Yesterday, we had the opportunity to go to the Population Council’s New York office for a Poverty, Gender and Youth Seminar with Esther Duflo from MIT. As a coauthor (along with Abhijit V. Banerjee) of the recently published Poor Economics: A Radical Rethinking of the Way to Fight Global Poverty, Duflo discussed the chapter of the book that focuses on population and family. She argued that many of the family planning and population policies internationally and at the country level are based on two assumptions, for which, the evidence is perhaps not as strong as we think.
1. Big families are bad
Because of the easy to see association between fertility rates and gross domestic product per capita, assumptions are made that smaller families will lead to richer people. However, there isn’t evidence that the causal relationship is in that direction. It’s possible that getting richer leads to smaller families. Duflo discussed two types of studies (“fertility shocks”1 and study on China’s one-child policy2) to provide evidence as to why big families are not necessarily bad for children. However, given that a fixed number of resources must be spread out between a larger number of people, they suggest that it is, in fact, mothers who often lose out as family size grows. Larger families sizes are associated with a reduced opportunity for women to work and control finances within the family.
2. Lack of access to contraceptives leads to large families
Duflo argued that low usage of contraceptives is not necessarily an indication of a lack of access to contraceptives.3,4 She and Banerjee conclude on the topic: “Contraceptive access may make people happy by giving them a much more convenient way to control their fertility than the available alternative. But it appears to do, in itself, little to reduce fertility” (110).
Duflo and Banerjee argue that some of the major causes of large families are cultural norms, the fact that children are “financial instruments” who may care for parents in old age, and a lack of agency within the family for women.
Overall, the book and discussion challenge assumptions we have about the poor and how to improve the lives of the poor. While getting policies, institutions and systems right can be extremely difficult, Duflo and Banerjee identify a number of surprising interventions that can improve people’s lives. Taken as a whole, the book shows the interconnectedness of many factors relating to poverty alleviation. The chapter on population concludes that proper policies and interventions that will most effectively address population having little to do with it directly:
The most effective population policy might therefore be to make it unnecessary to have so many children (in particular, so many male children). Effective social safety nets (such as health insurance or old age pensions) or even the kind of financial development that enables people to profitably save for retirement could lead to a substantial reduction in fertility and perhaps also less discrimination against girls (125).
1. Joshua Angrist, Victor Lavy, and Analia Schlosser, “New Evidence on the Causal Link Between the Quantity and Quality of Children,” NBER Working Paper W11835 (2005).

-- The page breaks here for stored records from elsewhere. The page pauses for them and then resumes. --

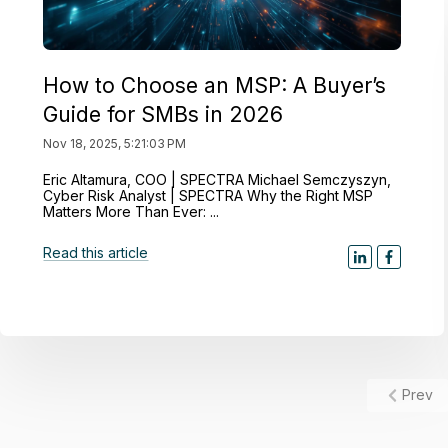
How to Choose an MSP: A Buyer’s
Guide for SMBs in 2026
Nov 18, 2025, 5:21:03 PM
Eric Altamura, COO | SPECTRA Michael Semczyszyn,
Cyber Risk Analyst | SPECTRA Why the Right MSP
Matters More Than Ever: ...
Read this article
Prev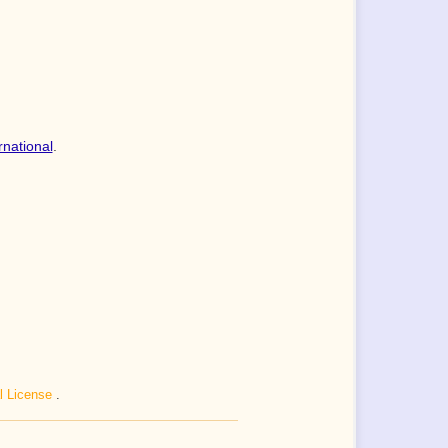
rnational
.
al License
.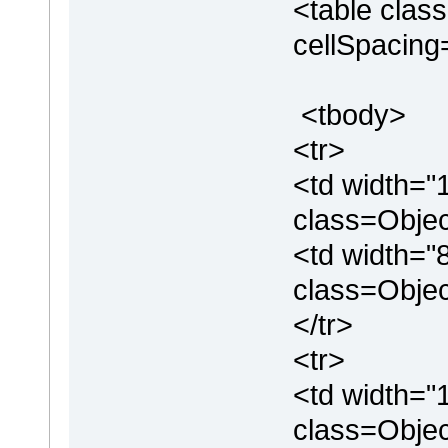
<table clas
cellSpacin
<tbody>
<tr>
<td width="
class=Objec
<td width="
class=Obje
</tr>
<tr>
<td width="
class=Objec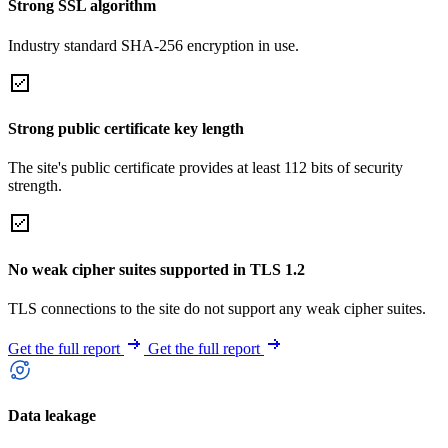
Strong SSL algorithm
Industry standard SHA-256 encryption in use.
Strong public certificate key length
The site's public certificate provides at least 112 bits of security
strength.
No weak cipher suites supported in TLS 1.2
TLS connections to the site do not support any weak cipher suites.
Get the full report
Get the full report
Data leakage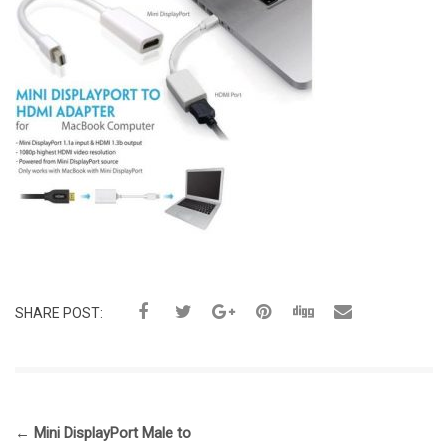
SHARE POST:
←
Mini DisplayPort Male to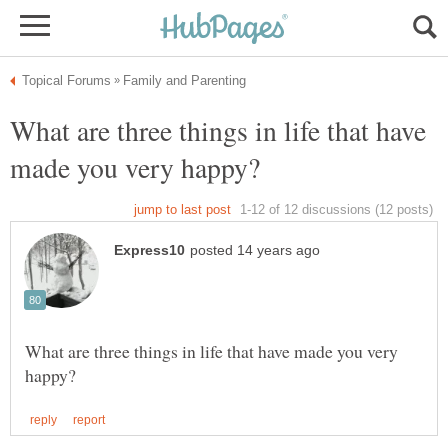
What are three things in life that have
What are three things in life that have made you very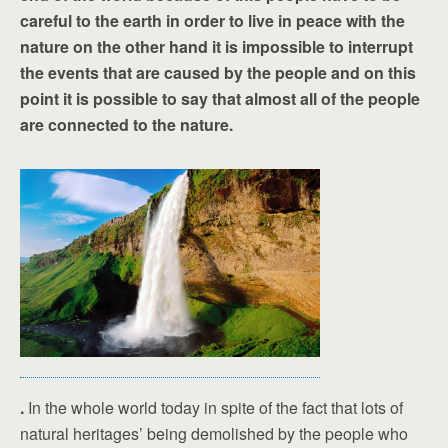
careful to the earth in order to live in peace with the
nature on the other hand it is impossible to interrupt
the events that are caused by the people and on this
point it is possible to say that almost all of the people
are connected to the nature.
.
In the whole world today in spite of the fact that lots of
natural heritages’ being demolished by the people who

2. Nancy Qian, “Quantity-Quality and the One Child Policy: The Positive Effect of Family Size on School Enrollment in China,” NBER Working Paper W14973 (2009).
3. Mark Pitt, Mark Rosenzweig, and Donna Gibbons, “The Determinants and Consequences of the Placement of Government Programs in Indonesia,” World Bank Economic Review 7(3) (1993): 319-348.
4. Lant H. Pritchett, “Desired Fertility and the Impact of Population Policies,” Population and Development Reivew 20(1) (1994): 1-55.